> _PROVIDED MATERIAL_:
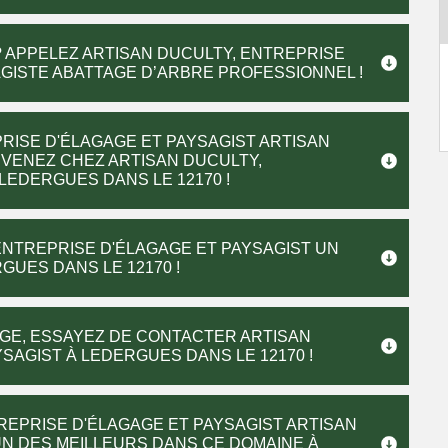
 APPELEZ ARTISAN DUCULTY, ENTREPRISE
AGISTE ABATTAGE D’ARBRE PROFESSIONNEL !
RISE D'ÉLAGAGE ET PAYSAGIST ARTISAN
? VENEZ CHEZ ARTISAN DUCULTY,
LEDERGUES DANS LE 12170 !
ENTREPRISE D'ÉLAGAGE ET PAYSAGIST UN
GUES DANS LE 12170 !
GE, ESSAYEZ DE CONTACTER ARTISAN
SAGIST À LEDERGUES DANS LE 12170 !
REPRISE D'ÉLAGAGE ET PAYSAGIST ARTISAN
’UN DES MEILLEURS DANS CE DOMAINE À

> _WHAT THIS TASK INVOLVES_:
Recopy the full listing exactly, passing over any picture.

> _WORKED SOLUTION_:
 APPELEZ ARTISAN DUCULTY, ENTREPRISE
AGISTE ABATTAGE D’ARBRE PROFESSIONNEL !
RISE D'ÉLAGAGE ET PAYSAGIST ARTISAN
? VENEZ CHEZ ARTISAN DUCULTY,
LEDERGUES DANS LE 12170 !
ENTREPRISE D'ÉLAGAGE ET PAYSAGIST UN
GUES DANS LE 12170 !
GE, ESSAYEZ DE CONTACTER ARTISAN
SAGIST À LEDERGUES DANS LE 12170 !
REPRISE D'ÉLAGAGE ET PAYSAGIST ARTISAN
’UN DES MEILLEURS DANS CE DOMAINE À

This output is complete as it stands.